## start PASSAGE PROVIDED

Future of Schools

[quote]saveski wrote:
Getting the government OUT of controlling the schools would be a sure-fire way to improve schools. For an example of how government has perfectly fucked up schools look at the Detroit Public Schools.
[/quote]

Hmmmmmmm yes that definitely sounds like a realistic and implementable project for a schoolkid.

[quote]SteelyD wrote:
The first and best step in improving and prolonging public schools is to de-unionize them.

No technology needed except the stroke of a pen.[/quote]

I would say the first step is to start kicking the little cunts out the fucking door if they can’t hack it instead of letting the assholes and morons drag down the kids that are actually there to learn.

Boh im really stressed out, hope the teachers will be this openminded

kinect in the classroom is retarded… if you want to propose something… figure out a way to make teaching more prestigious in the states… then our teachers won’t suck ass because capable people will pursue the career.

[quote]SteelyD wrote:
The first and best step in improving and prolonging public schools is to de-unionize them.

No technology needed except the stroke of a pen.[/quote]

Well thats one idea.

But then who is going to want to teach when any student can make one claim that you touched them and your on your own for legal fees. And since you don’t make much one case is going to ruin you forever.

Who is going to look at due process for hiring and firing? Yeah some teachers should be easier to fire, but some can get dicked for no reason.

You would be making what is widely considered a shit job (and my future vocation) a lot less attractive.

See what kind of job applicants you get after you de-unionize with no additional protection for teachers.

[quote]Eli B wrote:
See what kind of job applicants you get after you de-unionize with no additional protection for teachers.[/quote]

You get the fucking awesome teachers we have in the local private schools who do more in the classrooms with about 10-20% of the dollars per pupil than the local public schools and out perform by large margins.

## end PASSAGE PROVIDED
## start DATA LINES

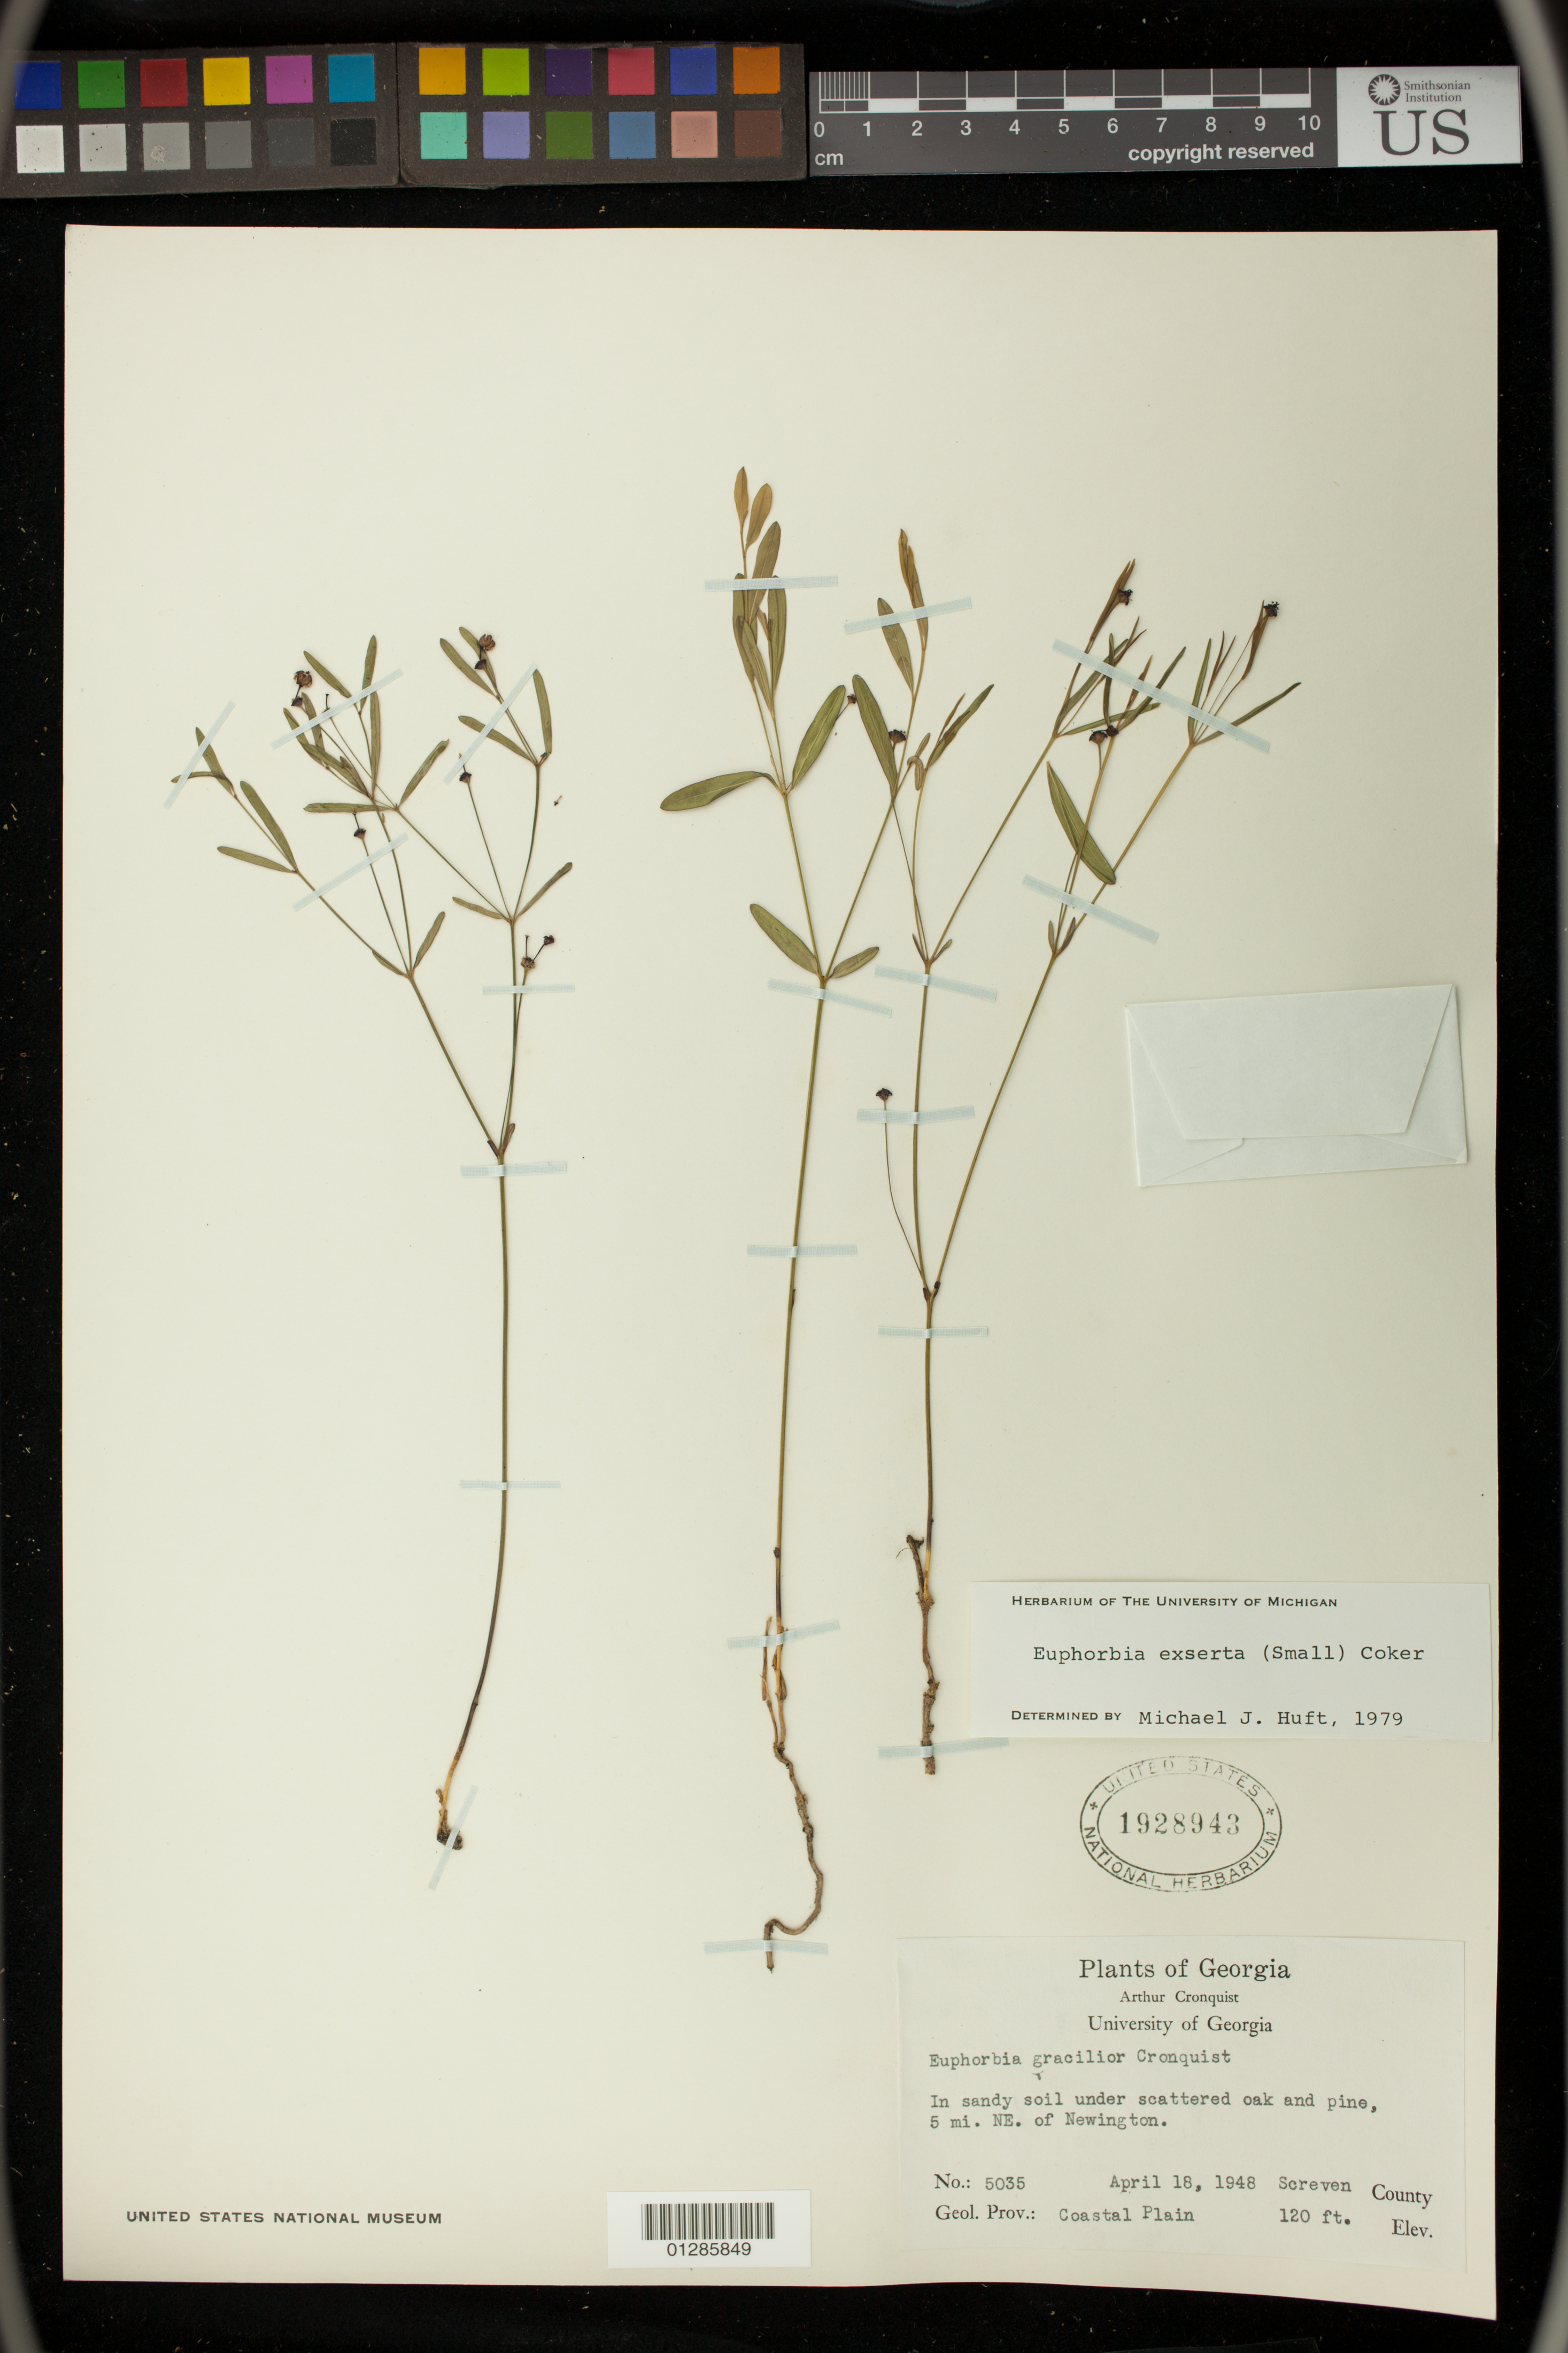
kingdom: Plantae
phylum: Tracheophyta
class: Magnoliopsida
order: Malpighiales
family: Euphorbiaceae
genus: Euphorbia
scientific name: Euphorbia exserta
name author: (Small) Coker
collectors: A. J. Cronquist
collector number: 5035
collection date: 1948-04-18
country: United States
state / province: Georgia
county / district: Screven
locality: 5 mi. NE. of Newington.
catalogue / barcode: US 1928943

## end DATA LINES

Reproduce the forum thread about the future of schools word for word, in full.

Future of Schools

[quote]saveski wrote:
Getting the government OUT of controlling the schools would be a sure-fire way to improve schools. For an example of how government has perfectly fucked up schools look at the Detroit Public Schools.
[/quote]

Hmmmmmmm yes that definitely sounds like a realistic and implementable project for a schoolkid.

[quote]SteelyD wrote:
The first and best step in improving and prolonging public schools is to de-unionize them.

No technology needed except the stroke of a pen.[/quote]

I would say the first step is to start kicking the little cunts out the fucking door if they can’t hack it instead of letting the assholes and morons drag down the kids that are actually there to learn.

Boh im really stressed out, hope the teachers will be this openminded

kinect in the classroom is retarded… if you want to propose something… figure out a way to make teaching more prestigious in the states… then our teachers won’t suck ass because capable people will pursue the career.

[quote]SteelyD wrote:
The first and best step in improving and prolonging public schools is to de-unionize them.

No technology needed except the stroke of a pen.[/quote]

Well thats one idea.

But then who is going to want to teach when any student can make one claim that you touched them and your on your own for legal fees. And since you don’t make much one case is going to ruin you forever.

Who is going to look at due process for hiring and firing? Yeah some teachers should be easier to fire, but some can get dicked for no reason.

You would be making what is widely considered a shit job (and my future vocation) a lot less attractive.

See what kind of job applicants you get after you de-unionize with no additional protection for teachers.

[quote]Eli B wrote:
See what kind of job applicants you get after you de-unionize with no additional protection for teachers.[/quote]

You get the fucking awesome teachers we have in the local private schools who do more in the classrooms with about 10-20% of the dollars per pupil than the local public schools and out perform by large margins.